Intro rate punters challenge market makers

John Phillips
There's increasing evidence that home loans customers believe the interest rate cycle has peaked, with demand for introductory mortgages (at discounted rates) more than 50 per cent higher in May and June than in April, and more than double the preceding twelve months, or so the monthly sale data provided by Australian Finance Group shows.

Loans at introductory rates accounted for six per cent or less of total sales up to and including the twelve months to March 2008 at AFG, the last month the Reserve Bank increased the official cash rate.

In May and June sales of this style of loan increased to 13 per cent. In April they accounted for 10 per cent of sales.

Conversely, fixed mortgage volumes in June have more than halved at AFG since March, to below twelve per cent.

Borrowers may have it right, with the June monetary policy statement from Reserve Bank governor Glenn Stevens stating: "As a result of earlier decisions by the Board, additional rises in market interest rates, and tougher credit standards for some borrowers, there has been a substantial tightening in financial conditions since the middle of last year.

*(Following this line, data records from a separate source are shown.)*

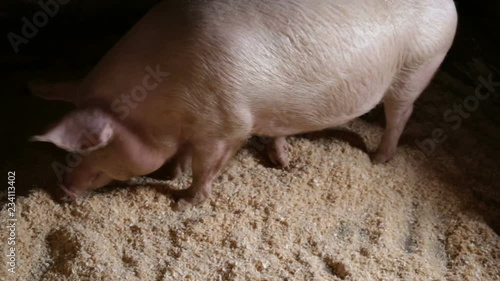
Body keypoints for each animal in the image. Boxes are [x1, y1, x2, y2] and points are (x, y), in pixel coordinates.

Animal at [30, 0, 458, 206]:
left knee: (400, 114)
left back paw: (378, 160)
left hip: (418, 67)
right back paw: (284, 160)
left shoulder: (225, 125)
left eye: (88, 147)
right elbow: (184, 155)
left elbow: (207, 167)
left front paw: (184, 202)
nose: (64, 191)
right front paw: (169, 175)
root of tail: (450, 4)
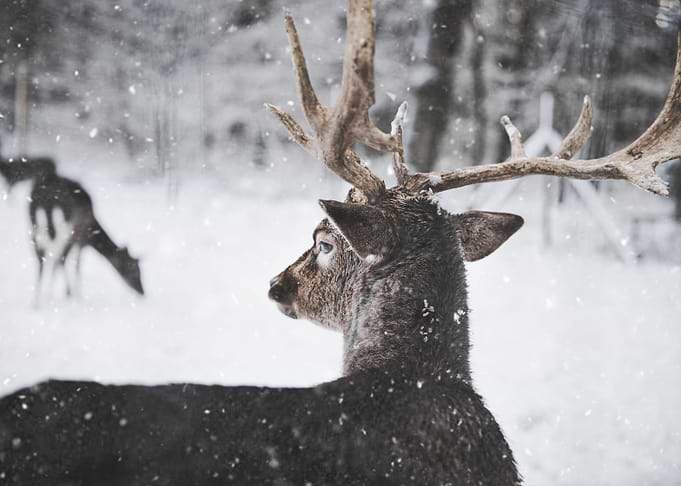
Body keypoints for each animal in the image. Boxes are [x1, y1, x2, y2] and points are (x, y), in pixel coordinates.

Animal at [29, 170, 144, 305]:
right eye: (134, 269)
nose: (142, 292)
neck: (92, 235)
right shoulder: (80, 238)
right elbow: (74, 264)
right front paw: (74, 295)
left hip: (34, 224)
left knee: (42, 256)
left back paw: (37, 301)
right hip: (64, 227)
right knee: (54, 254)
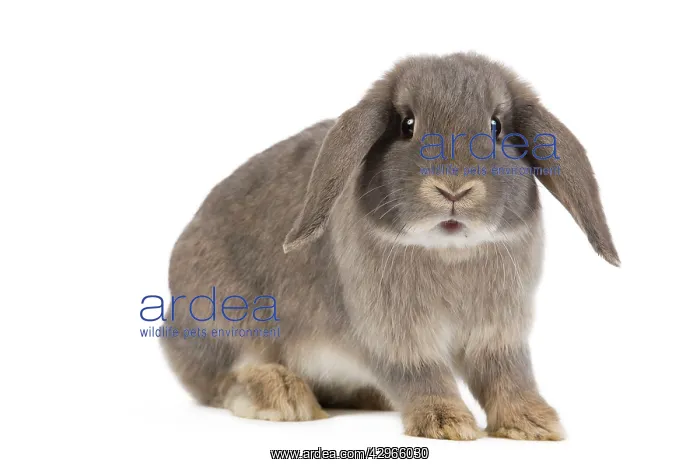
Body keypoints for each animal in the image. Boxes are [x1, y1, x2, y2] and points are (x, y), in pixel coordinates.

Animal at [161, 52, 619, 441]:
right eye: (407, 125)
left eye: (496, 127)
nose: (453, 188)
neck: (448, 253)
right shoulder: (393, 333)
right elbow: (421, 373)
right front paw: (446, 423)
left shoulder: (499, 335)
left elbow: (508, 375)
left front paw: (533, 423)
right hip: (227, 319)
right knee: (222, 379)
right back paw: (281, 395)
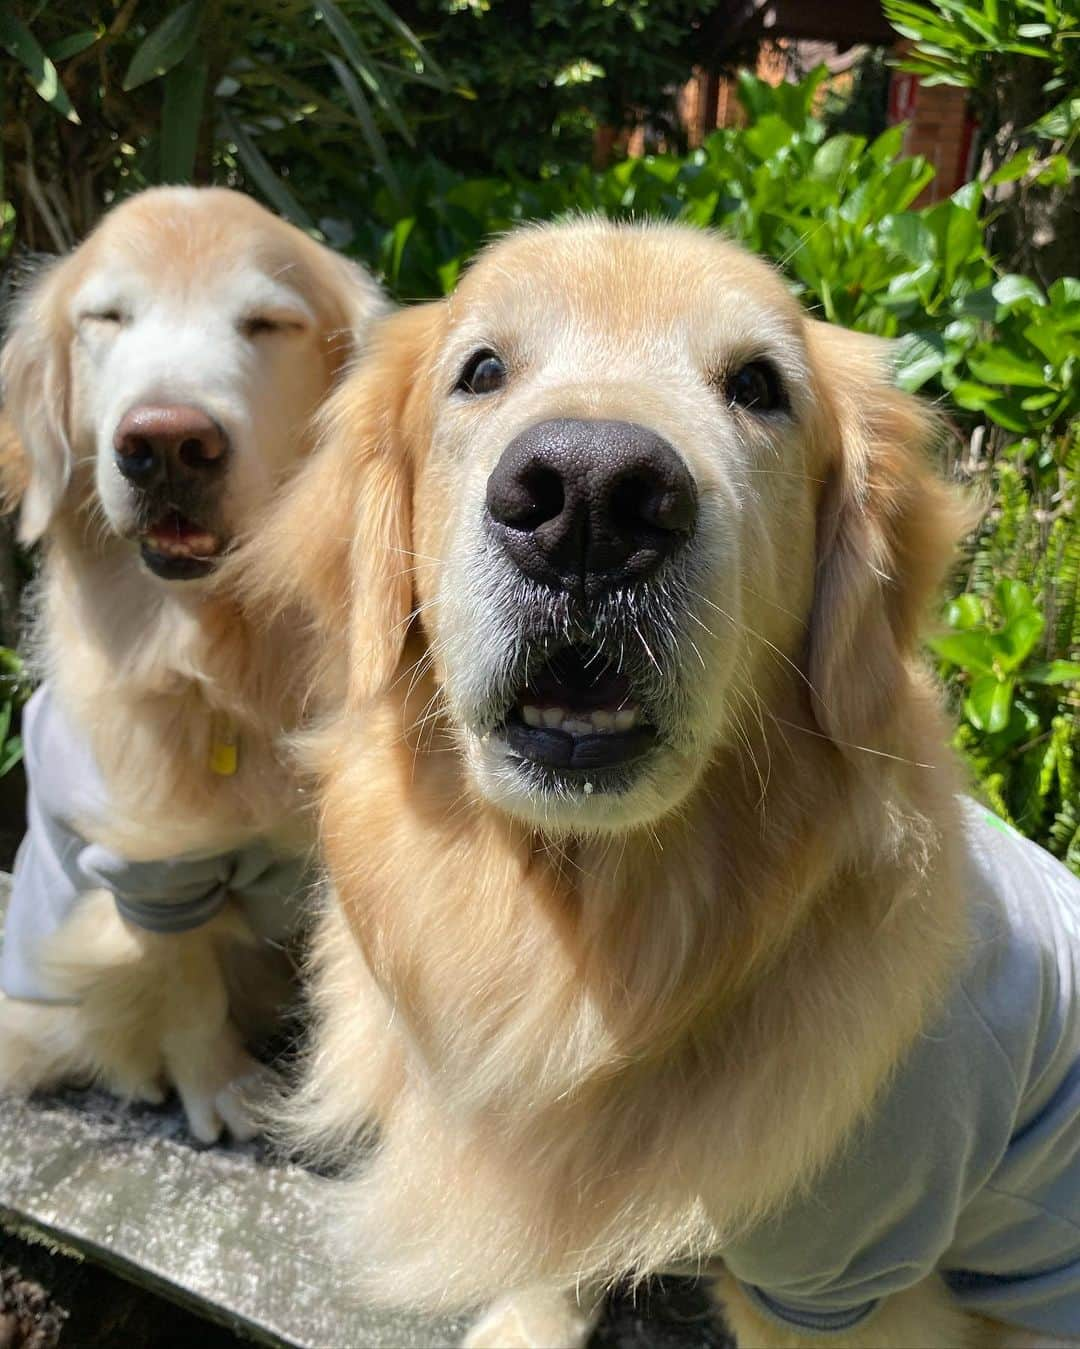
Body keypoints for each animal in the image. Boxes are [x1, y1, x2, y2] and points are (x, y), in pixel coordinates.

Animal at [0, 187, 385, 1138]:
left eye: (268, 323)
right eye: (106, 317)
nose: (168, 443)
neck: (224, 656)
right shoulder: (147, 872)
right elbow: (182, 979)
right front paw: (221, 1086)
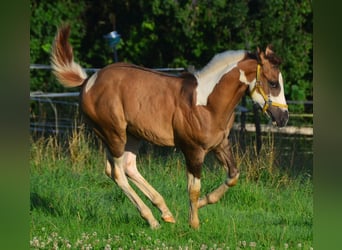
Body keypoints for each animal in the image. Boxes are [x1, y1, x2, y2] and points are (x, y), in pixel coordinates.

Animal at [50, 24, 288, 229]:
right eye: (273, 83)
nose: (283, 118)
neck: (206, 103)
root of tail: (88, 81)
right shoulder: (193, 151)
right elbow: (193, 188)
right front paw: (194, 224)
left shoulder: (219, 145)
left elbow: (233, 176)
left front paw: (203, 203)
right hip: (114, 133)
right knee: (116, 172)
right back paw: (152, 220)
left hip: (133, 136)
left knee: (128, 166)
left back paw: (165, 212)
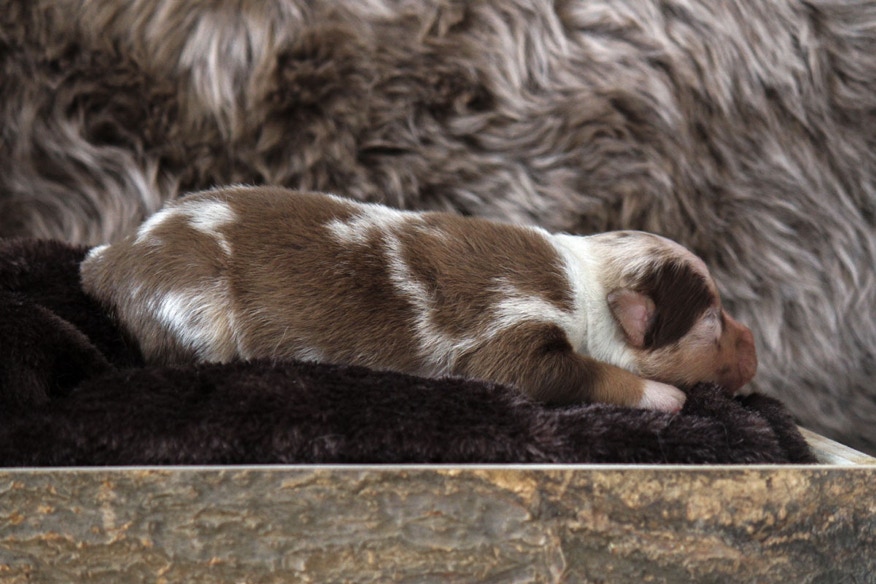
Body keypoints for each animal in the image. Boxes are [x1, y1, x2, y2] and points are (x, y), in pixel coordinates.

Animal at [80, 186, 757, 412]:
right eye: (713, 320)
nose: (754, 346)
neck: (587, 284)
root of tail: (115, 256)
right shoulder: (512, 334)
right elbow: (572, 373)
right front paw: (668, 397)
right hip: (195, 313)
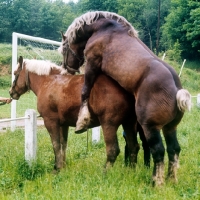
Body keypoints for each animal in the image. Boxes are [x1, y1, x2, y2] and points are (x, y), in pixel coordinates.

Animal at [9, 55, 150, 172]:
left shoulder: (50, 121)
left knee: (113, 150)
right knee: (133, 147)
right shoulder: (63, 124)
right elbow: (63, 145)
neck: (49, 82)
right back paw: (130, 172)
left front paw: (57, 168)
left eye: (15, 73)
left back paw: (105, 173)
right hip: (129, 123)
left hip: (109, 124)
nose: (11, 92)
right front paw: (62, 167)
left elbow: (55, 144)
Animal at [59, 10, 191, 186]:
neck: (102, 29)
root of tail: (177, 90)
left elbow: (85, 91)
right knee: (173, 149)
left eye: (64, 49)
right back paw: (171, 179)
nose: (66, 69)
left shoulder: (92, 63)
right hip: (170, 128)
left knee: (158, 151)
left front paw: (82, 120)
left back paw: (157, 183)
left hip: (150, 127)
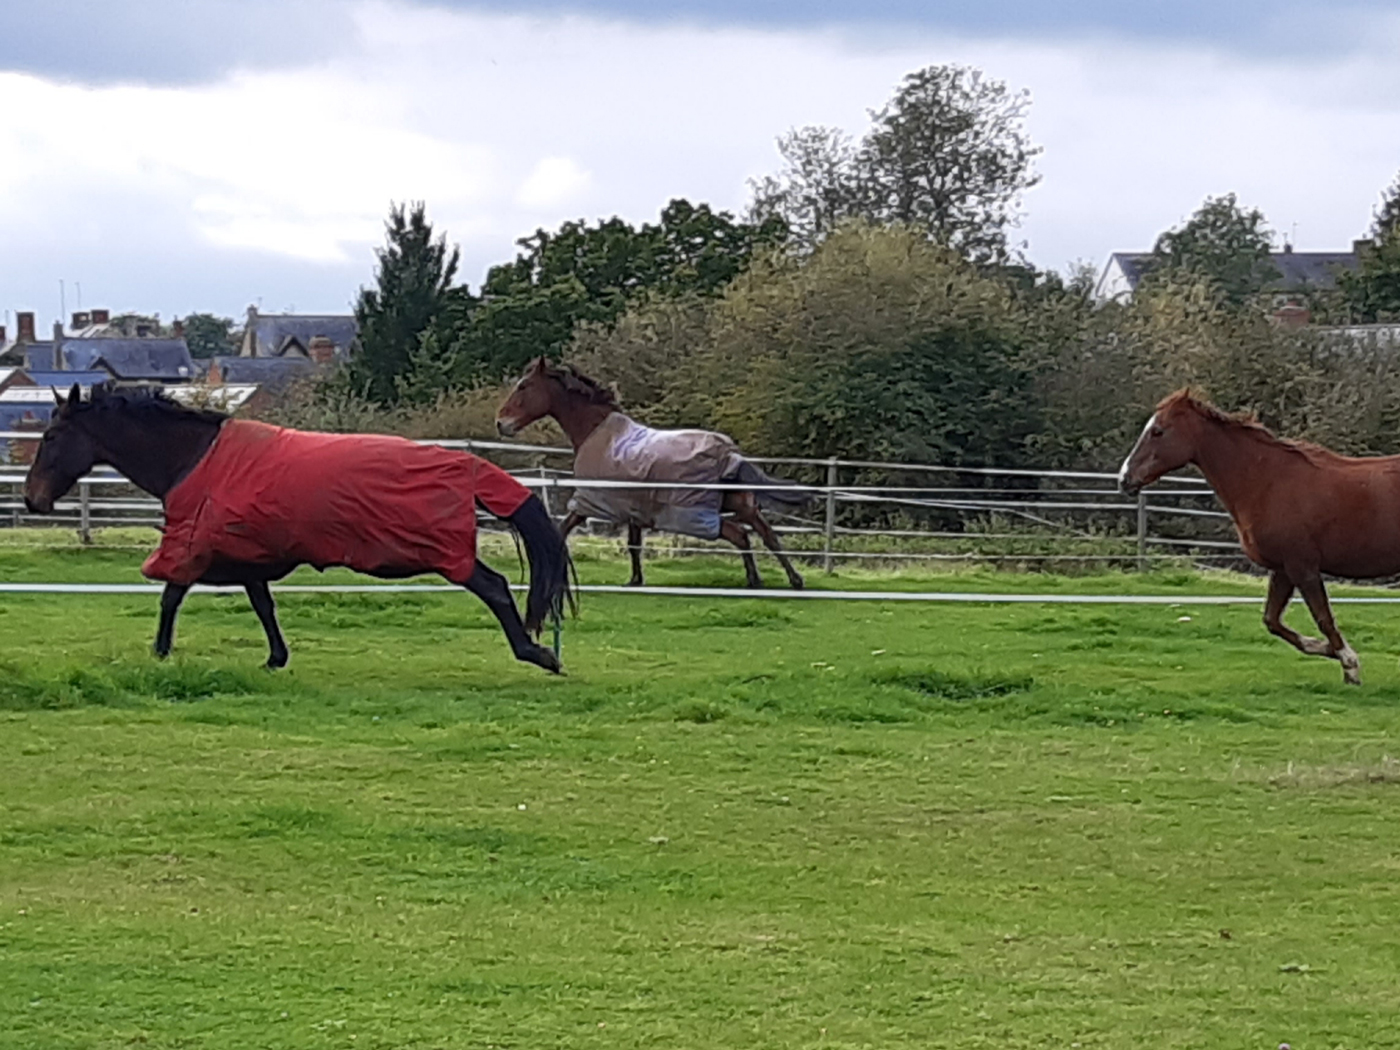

"The evidence is that the tightening in financial conditions, in conjunction with other factors including rising fuel costs, is working to restrain demand."

Financial markets are taking a different view to the introductory borrowers.

The 90-day bank bill futures for September have an indicative yield of around 7.9 per cent, with the December contract trading around eight per cent.

AFG is Australia's largest mortgage broker, writing around one in ten mortgages, with a current mortgage book exceeding $50 billion.